その香りを放つ物体が自分へ向けて緩く投げつけられた。最早近くに寄って来たレイモンドのことなど頭に無い。フォレストクロコダイルは投げつけられたそれにかぶりつこうと大きく口を開けた。それをレイモンドは決して見逃さない。内側から渾身の力で突き立てられた槍によってフォレストクロコダイルの上顎は貫通してしまったのだ。
「おらぁっ!」
貫通した槍は簡単には抜けない。口の内側から貫くことには成功したが同時にシュバルツスピアはフォレストクロコダイルの口の中である。槍を喰われる訳にはいかないレイモンドは強引に背負い込むようにしてフォレストクロコダイルを地面に投げつけた。

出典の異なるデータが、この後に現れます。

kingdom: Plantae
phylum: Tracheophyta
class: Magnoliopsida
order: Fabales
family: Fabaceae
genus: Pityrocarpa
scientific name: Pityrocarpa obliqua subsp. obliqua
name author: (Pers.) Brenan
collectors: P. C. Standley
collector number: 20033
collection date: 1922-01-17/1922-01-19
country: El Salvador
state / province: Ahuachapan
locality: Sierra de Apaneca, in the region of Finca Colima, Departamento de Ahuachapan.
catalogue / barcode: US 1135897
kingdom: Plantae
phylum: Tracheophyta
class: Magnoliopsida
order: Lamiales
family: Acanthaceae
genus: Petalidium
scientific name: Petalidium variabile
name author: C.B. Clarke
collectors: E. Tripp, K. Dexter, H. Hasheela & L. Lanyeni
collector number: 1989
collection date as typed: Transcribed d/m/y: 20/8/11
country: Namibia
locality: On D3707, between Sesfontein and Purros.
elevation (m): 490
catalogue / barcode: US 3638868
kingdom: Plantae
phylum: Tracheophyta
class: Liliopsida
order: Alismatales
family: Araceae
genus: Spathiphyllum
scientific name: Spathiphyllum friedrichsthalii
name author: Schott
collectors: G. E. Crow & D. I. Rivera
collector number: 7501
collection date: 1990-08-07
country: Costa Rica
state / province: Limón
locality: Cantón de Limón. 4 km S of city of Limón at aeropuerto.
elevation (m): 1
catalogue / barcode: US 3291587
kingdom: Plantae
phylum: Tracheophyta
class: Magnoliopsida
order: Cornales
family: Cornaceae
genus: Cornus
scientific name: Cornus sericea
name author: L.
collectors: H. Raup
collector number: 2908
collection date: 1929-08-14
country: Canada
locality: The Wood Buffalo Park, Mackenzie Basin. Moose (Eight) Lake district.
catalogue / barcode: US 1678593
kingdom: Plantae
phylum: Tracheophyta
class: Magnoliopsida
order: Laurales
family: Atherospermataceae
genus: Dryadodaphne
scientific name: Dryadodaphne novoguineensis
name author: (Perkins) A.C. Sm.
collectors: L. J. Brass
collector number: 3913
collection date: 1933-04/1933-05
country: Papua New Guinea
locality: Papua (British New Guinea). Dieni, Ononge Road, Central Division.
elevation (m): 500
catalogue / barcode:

槍から外れたフォレストクロコダイルが森の地面に腹を上に向けた状態で叩きつけられる。だがまだフォレストクロコダイルの討伐には至っていない。
何とかして起き上がろうとフォレストクロコダイルは足掻く。その腹にマシューはウェイトソードを思い切り突き立てた。鮮血が噴き出る。上顎と腹から流れ出る血で周囲は赤黒く染まっていた。フォレストクロコダイルはもう動かない。討伐完了である。
「……ふぅ、なんとかなったな」
レイモンドは動かなくなったフォレストクロコダイルを見て安心したようにそう言った。マシューはフォレストクロコダイルの口の中から血で何がなんだか分からなくなっている黒い物体を取り出した。それを見てマシューは険しい表情を浮かべた。